_Prompt_: Give the lines as a Markdown table with the columns Row and Source line, starting at the line that contains "Hi, I’m @LuckyCM" and ending after the line that contains "A month-long celebration". Omit blank lines and the pictures.

_Listed entries_:
╭──

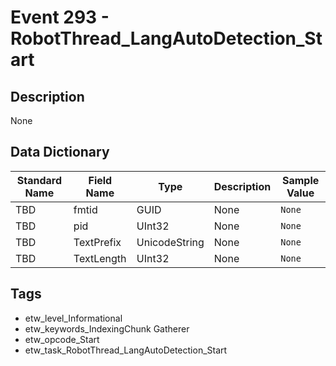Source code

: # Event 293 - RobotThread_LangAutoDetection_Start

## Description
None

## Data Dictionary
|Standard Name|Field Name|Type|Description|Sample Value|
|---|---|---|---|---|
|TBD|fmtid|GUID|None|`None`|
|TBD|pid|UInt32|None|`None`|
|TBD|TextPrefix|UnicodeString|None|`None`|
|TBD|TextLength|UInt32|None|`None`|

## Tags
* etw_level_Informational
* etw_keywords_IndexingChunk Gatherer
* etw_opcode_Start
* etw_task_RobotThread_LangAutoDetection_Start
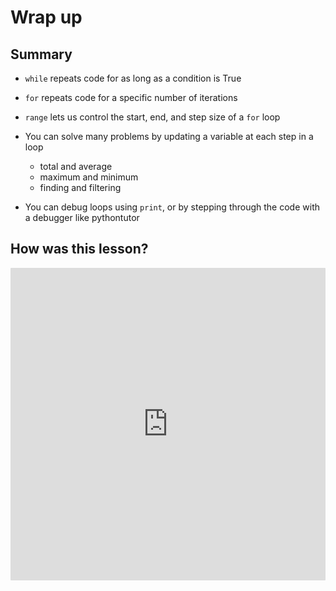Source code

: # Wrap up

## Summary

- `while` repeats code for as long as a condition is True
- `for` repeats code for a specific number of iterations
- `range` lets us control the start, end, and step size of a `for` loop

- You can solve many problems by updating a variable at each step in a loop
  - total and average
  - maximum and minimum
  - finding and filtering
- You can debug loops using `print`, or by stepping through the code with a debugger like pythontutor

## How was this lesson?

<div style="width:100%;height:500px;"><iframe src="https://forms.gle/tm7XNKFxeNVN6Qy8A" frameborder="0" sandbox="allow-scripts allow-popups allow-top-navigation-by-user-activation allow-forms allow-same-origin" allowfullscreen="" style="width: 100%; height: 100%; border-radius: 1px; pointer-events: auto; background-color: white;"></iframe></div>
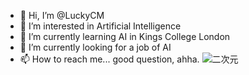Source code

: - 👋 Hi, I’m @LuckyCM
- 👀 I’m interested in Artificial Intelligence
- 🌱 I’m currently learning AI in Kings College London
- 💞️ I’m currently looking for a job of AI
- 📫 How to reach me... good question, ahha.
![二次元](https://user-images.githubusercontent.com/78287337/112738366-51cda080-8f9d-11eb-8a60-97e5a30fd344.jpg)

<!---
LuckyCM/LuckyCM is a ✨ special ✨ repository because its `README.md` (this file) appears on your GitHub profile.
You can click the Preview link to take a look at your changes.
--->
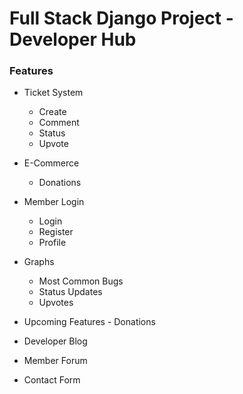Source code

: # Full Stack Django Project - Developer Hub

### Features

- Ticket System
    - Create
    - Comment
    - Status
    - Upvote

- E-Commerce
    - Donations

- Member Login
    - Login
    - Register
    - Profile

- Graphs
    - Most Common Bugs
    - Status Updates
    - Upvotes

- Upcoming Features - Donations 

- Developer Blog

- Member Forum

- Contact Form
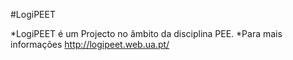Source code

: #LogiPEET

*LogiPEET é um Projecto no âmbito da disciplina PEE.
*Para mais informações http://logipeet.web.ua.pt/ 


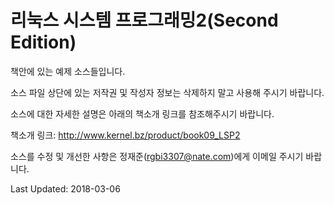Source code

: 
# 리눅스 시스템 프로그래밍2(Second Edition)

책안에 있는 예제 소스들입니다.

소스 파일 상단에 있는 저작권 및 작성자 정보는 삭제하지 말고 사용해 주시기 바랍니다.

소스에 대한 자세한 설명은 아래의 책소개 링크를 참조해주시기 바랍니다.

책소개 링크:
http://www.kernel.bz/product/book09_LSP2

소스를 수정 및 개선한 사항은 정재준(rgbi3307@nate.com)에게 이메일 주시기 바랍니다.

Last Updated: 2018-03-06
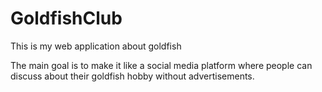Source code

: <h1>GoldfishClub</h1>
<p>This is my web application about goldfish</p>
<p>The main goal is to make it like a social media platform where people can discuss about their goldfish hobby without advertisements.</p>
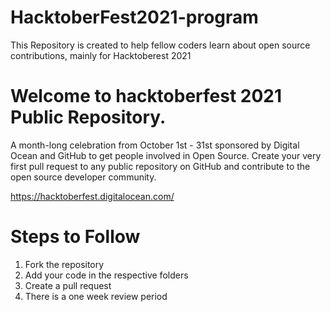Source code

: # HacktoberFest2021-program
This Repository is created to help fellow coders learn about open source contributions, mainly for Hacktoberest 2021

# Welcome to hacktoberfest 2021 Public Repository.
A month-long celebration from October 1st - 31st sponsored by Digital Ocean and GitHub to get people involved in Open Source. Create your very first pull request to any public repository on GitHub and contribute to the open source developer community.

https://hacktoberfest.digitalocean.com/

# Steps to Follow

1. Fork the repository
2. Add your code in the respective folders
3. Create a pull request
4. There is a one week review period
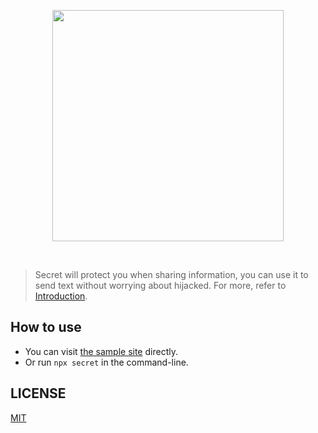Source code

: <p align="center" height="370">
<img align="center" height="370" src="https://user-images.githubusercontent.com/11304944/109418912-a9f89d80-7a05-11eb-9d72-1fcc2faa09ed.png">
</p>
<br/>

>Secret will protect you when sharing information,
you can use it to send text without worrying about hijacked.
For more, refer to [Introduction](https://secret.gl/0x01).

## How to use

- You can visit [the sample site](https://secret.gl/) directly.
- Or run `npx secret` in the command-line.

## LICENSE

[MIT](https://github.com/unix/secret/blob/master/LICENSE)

╰──

_Answer box_:
| Row | Source line |
|---|---|
| 1 | : - 👋 Hi, I’m @LuckyCM |
| 2 | - 👀 I’m interested in Artificial Intelligence |
| 3 | - 🌱 I’m currently learning AI in Kings College London |
| 4 | - 💞️ I’m currently looking for a job of AI |
| 5 | - 📫 How to reach me... good question, ahha. |
| 6 | ![二次元](https://user-images.githubusercontent.com/78287337/112738366-51cda080-8f9d-11eb-8a60-97e5a30fd344.jpg) |
| 7 | <!--- |
| 8 | LuckyCM/LuckyCM is a ✨ special ✨ repository because its `README.md` (this file) appears on your GitHub profile. |
| 9 | You can click the Preview link to take a look at your changes. |
| 10 | ---> |
| 11 | Source code |
| 12 | : # Full Stack Django Project - Developer Hub |
| 13 | ### Features |
| 14 | - Ticket System |
| 15 |     - Create |
| 16 |     - Comment |
| 17 |     - Status |
| 18 |     - Upvote |
| 19 | - E-Commerce |
| 20 |     - Donations |
| 21 | - Member Login |
| 22 |     - Login |
| 23 |     - Register |
| 24 |     - Profile |
| 25 | - Graphs |
| 26 |     - Most Common Bugs |
| 27 |     - Status Updates |
| 28 |     - Upvotes |
| 29 | - Upcoming Features - Donations  |
| 30 | - Developer Blog |
| 31 | - Member Forum |
| 32 | - Contact Form |
| 33 | Source code |
| 34 | : #LogiPEET |
| 35 | *LogiPEET é um Projecto no âmbito da disciplina PEE. |
| 36 | *Para mais informações http://logipeet.web.ua.pt/  |
| 37 | Source code |
| 38 | :  |
| 39 | # 리눅스 시스템 프로그래밍2(Second Edition) |
| 40 | 책안에 있는 예제 소스들입니다. |
| 41 | 소스 파일 상단에 있는 저작권 및 작성자 정보는 삭제하지 말고 사용해 주시기 바랍니다. |
| 42 | 소스에 대한 자세한 설명은 아래의 책소개 링크를 참조해주시기 바랍니다. |
| 43 | 책소개 링크: |
| 44 | http://www.kernel.bz/product/book09_LSP2 |
| 45 | 소스를 수정 및 개선한 사항은 정재준(rgbi3307@nate.com)에게 이메일 주시기 바랍니다. |
| 46 | Last Updated: 2018-03-06 |
| 47 | Source code |
| 48 | : <h1>GoldfishClub</h1> |
| 49 | <p>This is my web application about goldfish</p> |
| 50 | <p>The main goal is to make it like a social media platform where people can discuss about their goldfish hobby without advertisements.</p> |
| 51 | Source code |
| 52 | : # HacktoberFest2021-program |
| 53 | This Repository is created to help fellow coders learn about open source contributions, mainly for Hacktoberest 2021 |
| 54 | # Welcome to hacktoberfest 2021 Public Repository. |
| 55 | A month-long celebration from October 1st - 31st sponsored by Digital Ocean and GitHub to get people involved in Open Source. Create your very first pull request to any public repository on GitHub and contribute to the open source developer community. |